The misbehaviour of children who are ADHD is often accidental.
If they crash into a wall (or a limit or an authority figure), it is often due to oblivious inattentiveness. The child who is bipolar, in the other hand, is more likely to crash into a wall with intent, for the sake of challenging its presence, Children who are bipolar are highly aware of “the wall” and are sensitive to ways of creating the biggest feeling of impact or challenge to it.
The child who is ADHD may stumble into a fight, whereas the child who is bipolar will look for a fight and enjoy the power struggle.
While a child who is ADHD may engage in self-endangering behaviour without noticing the danger, the
child who is bipolar enjoys the danger and seeks it out. The child who is bipolar is intentionally dare-devilish (yet needle phobia is quite prevalent). In general, the danger-seeking is grandiosity (“I’m invincible”) in the child who is bipolar and inattentiveness in the child who is ADHD.
In the child who is bipolar, danger-seeking grandiosity, energized giggling, and sexual hyperawareness may be seen early in the preschool years, and persist into adolescence and adulthood.

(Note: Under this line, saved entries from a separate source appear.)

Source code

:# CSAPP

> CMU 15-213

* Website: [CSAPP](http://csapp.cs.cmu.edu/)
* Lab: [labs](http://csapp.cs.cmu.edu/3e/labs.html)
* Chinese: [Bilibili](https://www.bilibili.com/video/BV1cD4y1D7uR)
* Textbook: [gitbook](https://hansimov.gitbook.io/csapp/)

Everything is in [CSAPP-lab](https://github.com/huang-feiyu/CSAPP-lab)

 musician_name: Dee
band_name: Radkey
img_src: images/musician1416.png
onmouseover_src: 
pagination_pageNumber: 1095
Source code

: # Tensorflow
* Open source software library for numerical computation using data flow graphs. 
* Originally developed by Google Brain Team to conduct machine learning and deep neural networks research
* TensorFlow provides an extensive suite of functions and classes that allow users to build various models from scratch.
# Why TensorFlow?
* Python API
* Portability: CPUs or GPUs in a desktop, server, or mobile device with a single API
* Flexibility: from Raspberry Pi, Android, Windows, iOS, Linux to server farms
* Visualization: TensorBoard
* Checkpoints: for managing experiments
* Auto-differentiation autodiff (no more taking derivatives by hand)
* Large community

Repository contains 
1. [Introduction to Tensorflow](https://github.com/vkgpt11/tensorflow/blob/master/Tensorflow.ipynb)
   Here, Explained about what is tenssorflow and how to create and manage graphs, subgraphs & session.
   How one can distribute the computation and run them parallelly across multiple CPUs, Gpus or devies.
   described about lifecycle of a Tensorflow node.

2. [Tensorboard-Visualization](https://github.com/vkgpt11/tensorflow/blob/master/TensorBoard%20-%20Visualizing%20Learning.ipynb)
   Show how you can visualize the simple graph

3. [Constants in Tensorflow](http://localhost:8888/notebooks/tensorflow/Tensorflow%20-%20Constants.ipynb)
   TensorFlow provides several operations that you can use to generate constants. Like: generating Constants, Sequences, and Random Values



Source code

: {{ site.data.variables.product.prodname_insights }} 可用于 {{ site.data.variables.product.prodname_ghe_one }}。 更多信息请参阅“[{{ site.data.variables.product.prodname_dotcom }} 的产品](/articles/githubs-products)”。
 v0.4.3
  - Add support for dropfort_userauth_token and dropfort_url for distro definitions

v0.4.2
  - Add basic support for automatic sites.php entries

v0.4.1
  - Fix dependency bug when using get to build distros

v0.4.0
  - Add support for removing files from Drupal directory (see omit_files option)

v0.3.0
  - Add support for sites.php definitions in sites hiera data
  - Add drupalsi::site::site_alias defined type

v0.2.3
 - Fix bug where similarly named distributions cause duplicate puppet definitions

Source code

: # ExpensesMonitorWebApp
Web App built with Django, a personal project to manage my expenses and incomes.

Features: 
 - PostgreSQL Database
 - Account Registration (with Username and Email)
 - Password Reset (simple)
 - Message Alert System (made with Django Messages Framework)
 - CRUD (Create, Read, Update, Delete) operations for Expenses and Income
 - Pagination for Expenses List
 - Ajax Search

The natural course of ADHD is chronic and continuous, but tends toward improvement.
There may be periods of worsening, however, during situational or developmental stress, or if a coexisting conduct disorder worsens. Children with bipolar disorder may or may not show clear behavioural episodes or cycles, but they do tend to exhibit increasingly more severe or dramatic symptoms over the course of years, particularly as the child becomes larger and the impulsivity becomes more difficult to contain.
Children with ADHD do not exhibit psychotic (thoughts and behaviour reveal a loss of contact with reality) symptoms unless thy have coexisting psychotic depression, preschizophrenia, a drug-induced psychosis, a psychotic grief reaction. Children with bipolar disorder may, on the other hand, exhibit gross distortions in perceiving reality or in interpreting affective (emotional) events. They may even exhibit paranoid-like thinking or openly sadistic impulses.
Lithium treatment generally improves bipolar disorder but has no or little effect on ADHD.
The Coexistence of ADHD and Bipolar Disorder
Children may have ADHD, bipolar disorder, or unipolar disorder (depression), and some children have a combination of ADHD and bipolar disorder or ADHD and unipolar disorder (depression). A child who has either bipolar disorder or unipolar disorder, but not ADHD, may be misdiagnosed ADHD, however, because both the bipolar and unipolar disorders may include symptoms of inattention, impulsivity, and even hyperactivity.
There is concern that ADHD is being overdiagnosed and bipolar disorder underdiagnosed in the population of children.